## DIRECTIVE
Extract each line of the data below that contains the word "value".

## EXERCISE MATERIALS
-=-=-=-=-
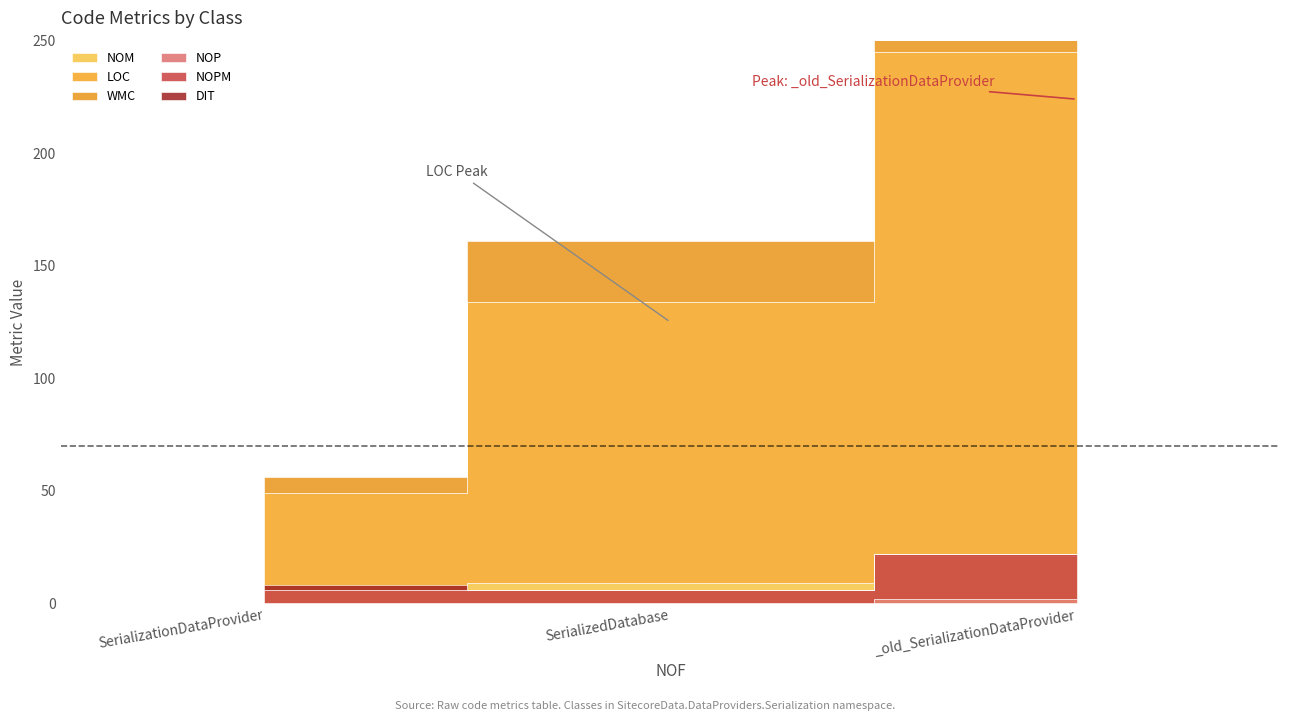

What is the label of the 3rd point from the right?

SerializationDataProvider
-=-=-=-=-
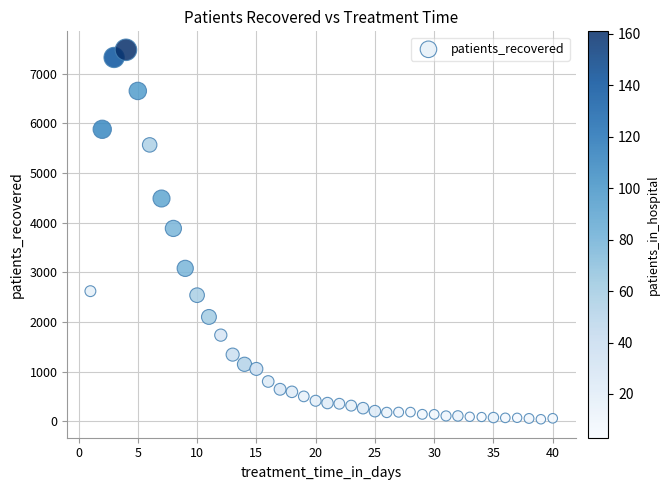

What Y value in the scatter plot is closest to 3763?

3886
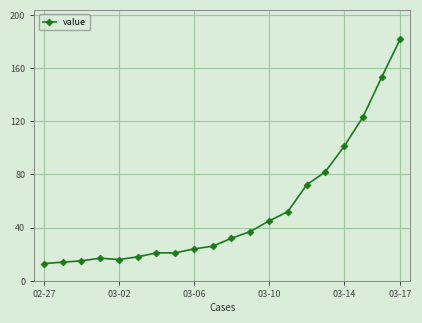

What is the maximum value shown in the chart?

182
-=-=-=-=-
## RESPONSE AREA
What Y value in the scatter plot is closest to 3763?
What is the maximum value shown in the chart?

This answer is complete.